From the items below, copy every line that contains the string "planeOp". A line counts only if the string appears there with the same capitalization.
** BEGIN Provided entries **
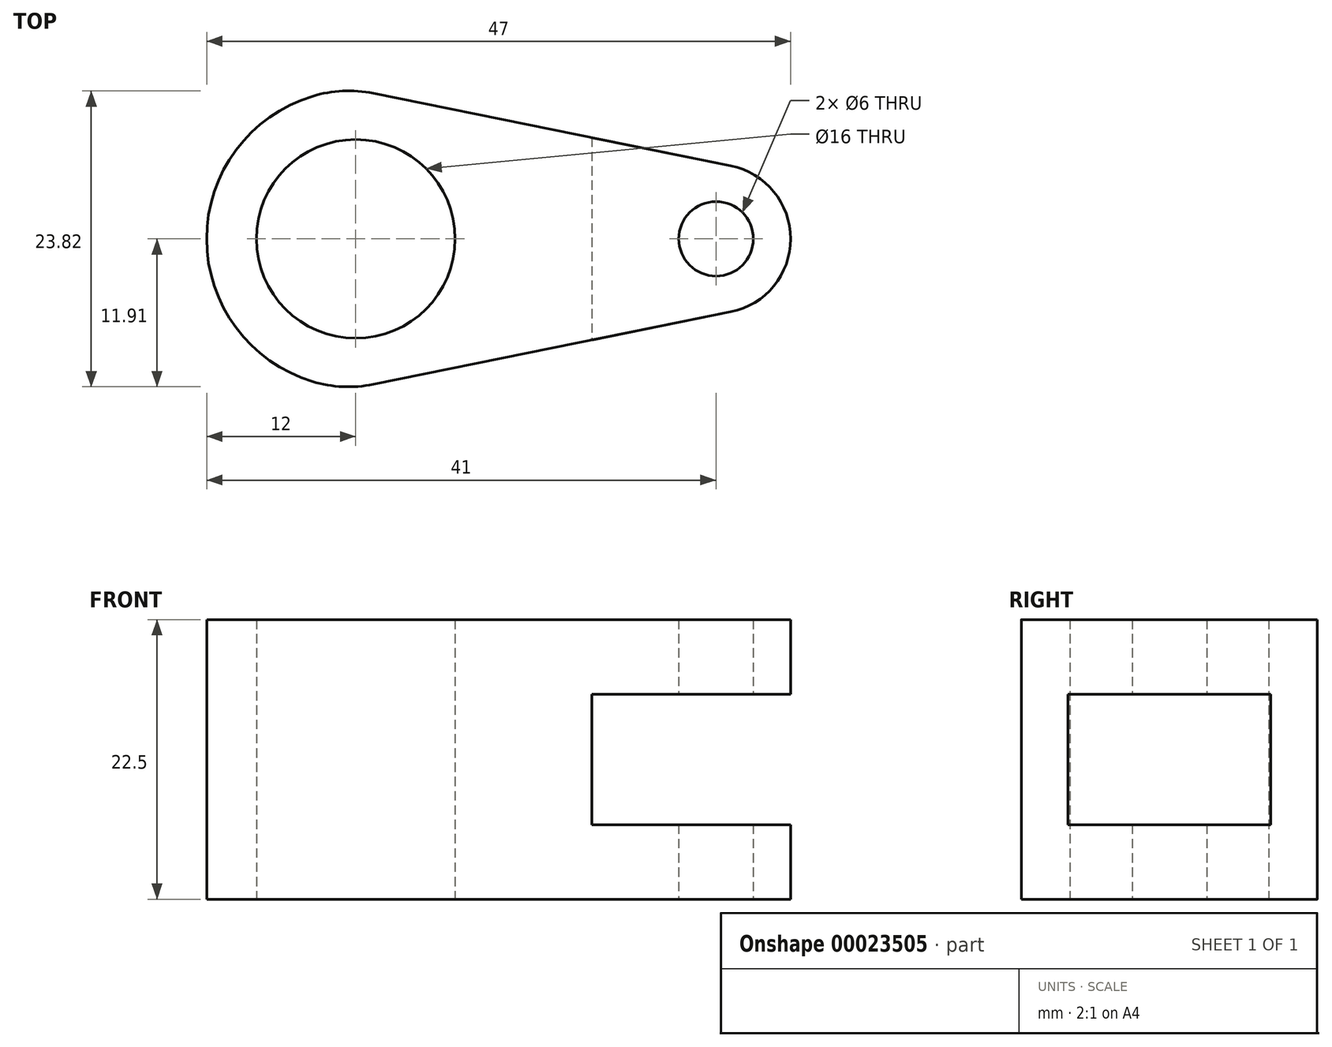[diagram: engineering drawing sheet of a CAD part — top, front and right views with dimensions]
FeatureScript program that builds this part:
annotation { "Feature Type Name" : "Feature", "Feature Type Description" : "" }
export const myFeature = defineFeature(function(context is Context, id is Id, definition is map)
    precondition{}
    {
        {
            var Q0;
            Q0=qCreatedBy(makeId("Top.planeOp"),FACE);
            var sketch = newSketch(context, id + "F0", { "sketchPlane" : qUnion([Q0])});
            skArc(sketch, "E0", {"start": v(0, 12) * mm, "mid": v(-12, 0) * mm, "end": v(0, -12) * mm});
            skArc(sketch, "E1", {"start": v(30.2, -5.88) * mm, "mid": v(35, 0) * mm, "end": v(30.2, 5.88) * mm});
            skLineSegment(sketch, "E2", {"start": v(0, 12) * mm, "end": v(30.2, 5.88) * mm});
            skLineSegment(sketch, "E3", {"start": v(0, -12) * mm, "end": v(30.2, -5.88) * mm});
            skCircle(sketch, "E4", {"center": v(0, 0) * mm, "radius": 8 * mm});
            skCircle(sketch, "E5", {"center": v(29, 0) * mm, "radius": 3 * mm});
            skSolve(sketch);
        }
        {
            var Q0;
            Q0 = qSketchRegion(id + "F0", true);
            extrude(context, id + "F1", {"entities" : qUnion([Q0]), "depth" : 22.5 * mm});
        }
        {
            var Q0;
            Q0=makeQuery(id+"F1.opExtrude","SWEPT_EDGE",EDGE,{"disambiguationData":[OSD([sQuery(id+"F0.wireOp",EDGE,"E0"),sQuery(id+"F0.wireOp",EDGE,"E3")])]});
            var Q1;
            Q1=makeQuery(id+"F1.opExtrude","SWEPT_EDGE",EDGE,{"disambiguationData":[OSD([sQuery(id+"F0.wireOp",EDGE,"E0"),sQuery(id+"F0.wireOp",EDGE,"E2")])]});
            fillet(context, id + "F2", {"entities" : qUnion([Q0, Q1]), "radius" : 10 * mm, "tangentPropagation" : true, "allowEdgeOverflow" : false});
        }
        {
            var Q0;
            Q0=qCreatedBy(makeId("Front.planeOp"),FACE);
            var sketch = newSketch(context, id + "F3", { "sketchPlane" : qUnion([Q0])});
            skLineSegment(sketch, "E6", {"start": v(39, 6) * mm, "end": v(19, 6) * mm});
            skLineSegment(sketch, "E7", {"start": v(19, 6) * mm, "end": v(19, 16.5) * mm});
            skLineSegment(sketch, "E8", {"start": v(19, 16.5) * mm, "end": v(39.71, 16.5) * mm});
            skLineSegment(sketch, "E9", {"start": v(39.71, 16.5) * mm, "end": v(39, 6) * mm});
            skSolve(sketch);
        }
        {
            var Q0;
            Q0 = qSketchRegion(id + "F3", true);
            extrude(context, id + "F4", {"entities" : qUnion([Q0]), "operationType" : NewBodyOperationType.REMOVE, "endBound" : BoundingType.SYMMETRIC, "oppositeDirection" : true, "depth" : 25 * mm});
        }
    });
** END Provided entries **
Full solution:
            Q0=qCreatedBy(makeId("Top.planeOp"),FACE);
            Q0=qCreatedBy(makeId("Front.planeOp"),FACE);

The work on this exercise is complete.